In the classic film The Seventh Seal, a knight loses his soul to Death in an allegorical game of chess. For a popular shoe chain, a similar fate proved inevitable when the financial grim reapers started swinging their scythes.
Carey Smith | Founding Contrarian
I’ve spent years railing against the pump-and-dump mentality of private equity firms. So when a recent story in The New York Times exposed the collapse of a Midwest-based discount shoe chain at the hands of big-city PE and hedge-fund financiers, I savored every detail: how ill-informed the investors were in their decisions; how little they understood the market; and how dismissive they were of suggestions by Payless ShoeSource’s longtime, Topeka-based employees.
“It didn’t matter how great you were in your field or what other stuff you had done,” one employee told Neil Irwin of the Times. “It was, ‘You live in Kansas, so you’re an idiot.’”
The sad tale confirmed what I’ve long believed: Most investors’ understanding of business starts and ends at the bottom line. Sure, they can cut costs till the cows come home, but at some point those cows will have no barn to come home to, and no one to milk them.

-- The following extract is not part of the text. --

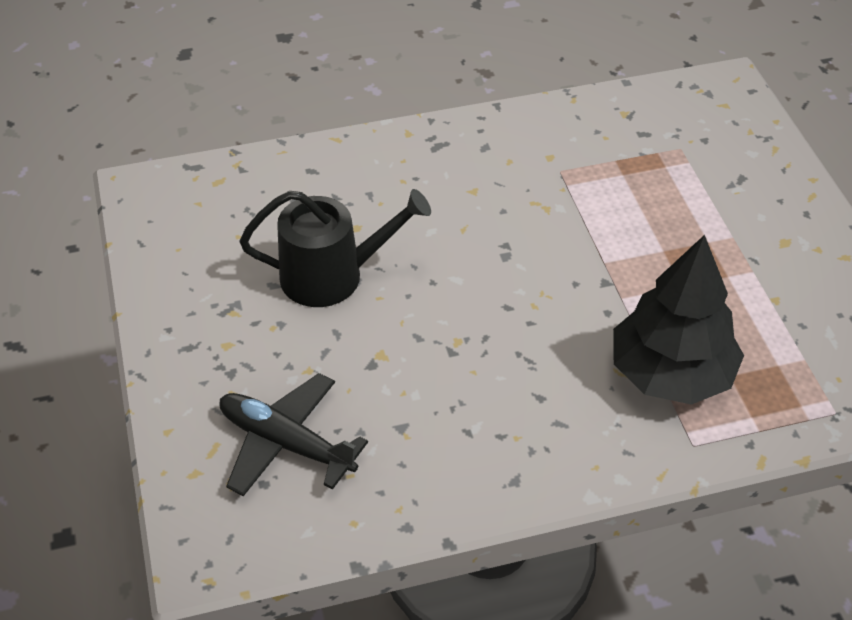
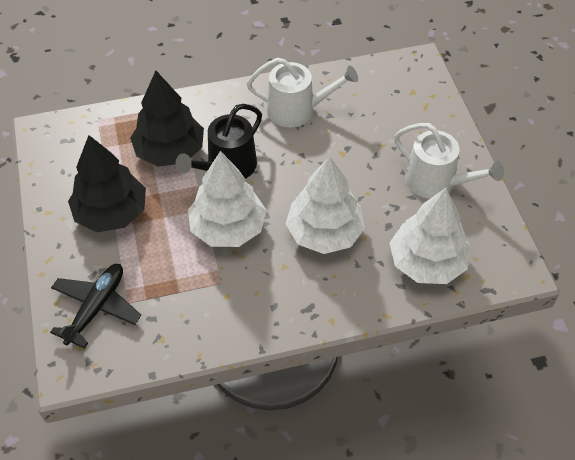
black tree: [613,235,744,405] = 1 -> [68,135,146,232] [130,71,204,167] = 2
white tree: none = 0 -> [188,151,266,247] [286,156,365,254] [390,188,471,284] = 3
white watering can: none = 0 -> [247,58,358,127] [394,123,504,198] = 2

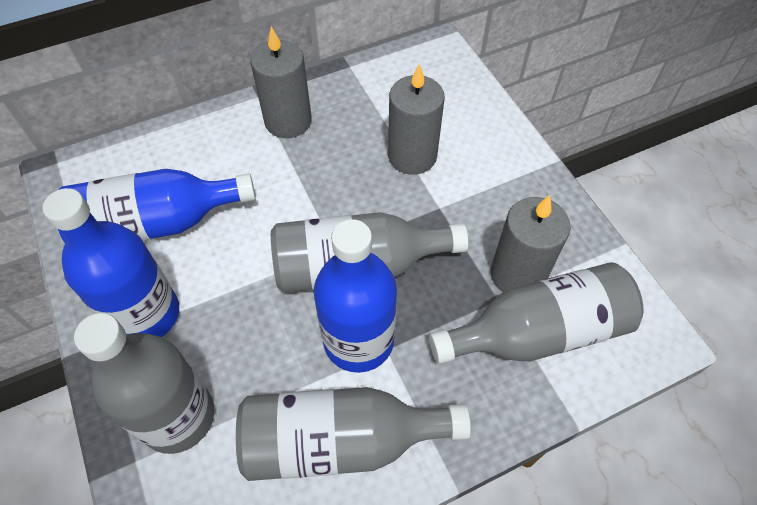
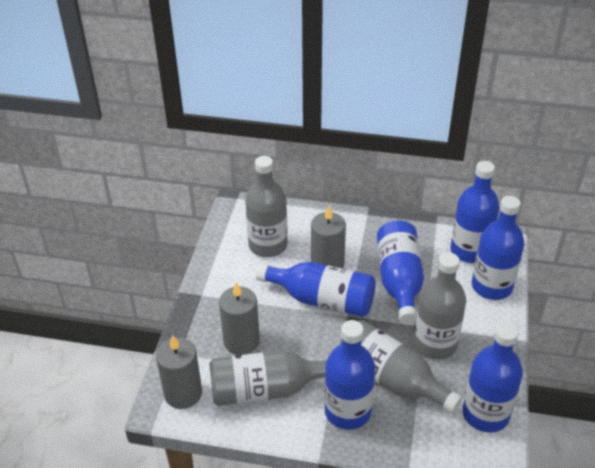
blue bottle: [42,188,179,337] [58,169,256,243] [314,219,397,373] = 3 -> [256,262,376,317] [324,320,375,430] [377,220,424,325] [450,161,500,263] [462,323,523,433] [472,196,524,300] = 6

The point of the Payless article is bigger than one shoe chain. It’s that finance-driven capitalism has not lived up to the hype and can be harmful. “What if the masters of financial efficiency are making choices that don’t actually create the more dynamic, productive economy they promise?” Irwin writes. “In extreme cases, what if they don’t really know what they’re doing at all?” What if, indeed. And this is not the only story posing these kinds of questions. A recent New Yorker article by Nathan Heller asked, “Is Venture Capital Worth the Risk?”
Could it be that the world is finally coming to its senses? I’m not holding my breath.
In the almost two years since we started Unorthodox Ventures, we’ve met a lot of people seeking money. We’ve also met people with a goodly amount of it they’re looking to invest. But like those “money men turned shoe sellers” who brought down Payless, most of them see the world through a financial lens. They understand money but haven’t run businesses since their first-grade lemonade stands.
Our company is called Unorthodox Ventures because we take a different approach to investment, one based on decades of experience building a company and tackling every part of the job, from design to production to marketing to customer service. We understand business — very well. And while we have to make money to stay in business, we’re more interested in building companies, addressing long-term challenges and seeing long-term results. We view business not as EBITDA, but as a creative endeavor that, when done right, can create a lot of good for a community.
And we’ll always listen to people from Topeka.